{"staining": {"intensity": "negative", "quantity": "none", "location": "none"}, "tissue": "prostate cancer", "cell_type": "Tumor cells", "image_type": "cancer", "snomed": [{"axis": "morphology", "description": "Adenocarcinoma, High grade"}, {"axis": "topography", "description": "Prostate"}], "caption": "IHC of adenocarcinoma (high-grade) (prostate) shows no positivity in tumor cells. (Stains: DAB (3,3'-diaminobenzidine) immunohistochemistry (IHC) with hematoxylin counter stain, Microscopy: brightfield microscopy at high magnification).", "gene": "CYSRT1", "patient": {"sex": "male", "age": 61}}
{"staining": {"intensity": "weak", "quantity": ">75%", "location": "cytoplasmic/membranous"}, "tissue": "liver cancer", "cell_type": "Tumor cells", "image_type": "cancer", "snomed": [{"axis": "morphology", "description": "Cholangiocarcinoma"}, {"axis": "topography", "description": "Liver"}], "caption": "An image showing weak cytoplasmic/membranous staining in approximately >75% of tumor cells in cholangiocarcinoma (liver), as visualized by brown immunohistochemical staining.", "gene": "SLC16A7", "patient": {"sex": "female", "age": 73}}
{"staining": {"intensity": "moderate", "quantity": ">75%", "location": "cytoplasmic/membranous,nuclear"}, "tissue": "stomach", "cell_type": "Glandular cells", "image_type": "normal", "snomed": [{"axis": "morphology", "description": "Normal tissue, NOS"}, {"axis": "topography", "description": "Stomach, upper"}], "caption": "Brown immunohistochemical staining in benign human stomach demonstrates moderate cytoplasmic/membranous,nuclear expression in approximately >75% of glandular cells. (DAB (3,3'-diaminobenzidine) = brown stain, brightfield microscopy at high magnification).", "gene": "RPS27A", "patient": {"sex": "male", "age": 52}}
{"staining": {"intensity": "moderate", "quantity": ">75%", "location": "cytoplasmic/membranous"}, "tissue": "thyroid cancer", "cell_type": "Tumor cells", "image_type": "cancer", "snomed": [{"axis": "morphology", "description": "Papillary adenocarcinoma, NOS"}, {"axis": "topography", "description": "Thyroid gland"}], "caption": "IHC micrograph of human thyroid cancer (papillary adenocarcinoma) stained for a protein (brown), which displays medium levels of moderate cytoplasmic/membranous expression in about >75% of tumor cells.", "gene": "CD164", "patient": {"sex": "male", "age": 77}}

⁂

> _EXERCISE DETAILS_: Please copy the data in full, character for character.

> _YOUR RESPONSE_:
{"staining": {"intensity": "negative", "quantity": "none", "location": "none"}, "tissue": "prostate cancer", "cell_type": "Tumor cells", "image_type": "cancer", "snomed": [{"axis": "morphology", "description": "Adenocarcinoma, High grade"}, {"axis": "topography", "description": "Prostate"}], "caption": "IHC of adenocarcinoma (high-grade) (prostate) shows no positivity in tumor cells. (Stains: DAB (3,3'-diaminobenzidine) immunohistochemistry (IHC) with hematoxylin counter stain, Microscopy: brightfield microscopy at high magnification).", "gene": "CYSRT1", "patient": {"sex": "male", "age": 61}}
{"staining": {"intensity": "weak", "quantity": ">75%", "location": "cytoplasmic/membranous"}, "tissue": "liver cancer", "cell_type": "Tumor cells", "image_type": "cancer", "snomed": [{"axis": "morphology", "description": "Cholangiocarcinoma"}, {"axis": "topography", "description": "Liver"}], "caption": "An image showing weak cytoplasmic/membranous staining in approximately >75% of tumor cells in cholangiocarcinoma (liver), as visualized by brown immunohistochemical staining.", "gene": "SLC16A7", "patient": {"sex": "female", "age": 73}}
{"staining": {"intensity": "moderate", "quantity": ">75%", "location": "cytoplasmic/membranous,nuclear"}, "tissue": "stomach", "cell_type": "Glandular cells", "image_type": "normal", "snomed": [{"axis": "morphology", "description": "Normal tissue, NOS"}, {"axis": "topography", "description": "Stomach, upper"}], "caption": "Brown immunohistochemical staining in benign human stomach demonstrates moderate cytoplasmic/membranous,nuclear expression in approximately >75% of glandular cells. (DAB (3,3'-diaminobenzidine) = brown stain, brightfield microscopy at high magnification).", "gene": "RPS27A", "patient": {"sex": "male", "age": 52}}
{"staining": {"intensity": "moderate", "quantity": ">75%", "location": "cytoplasmic/membranous"}, "tissue": "thyroid cancer", "cell_type": "Tumor cells", "image_type": "cancer", "snomed": [{"axis": "morphology", "description": "Papillary adenocarcinoma, NOS"}, {"axis": "topography", "description": "Thyroid gland"}], "caption": "IHC micrograph of human thyroid cancer (papillary adenocarcinoma) stained for a protein (brown), which displays medium levels of moderate cytoplasmic/membranous expression in about >75% of tumor cells.", "gene": "CD164", "patient": {"sex": "male", "age": 77}}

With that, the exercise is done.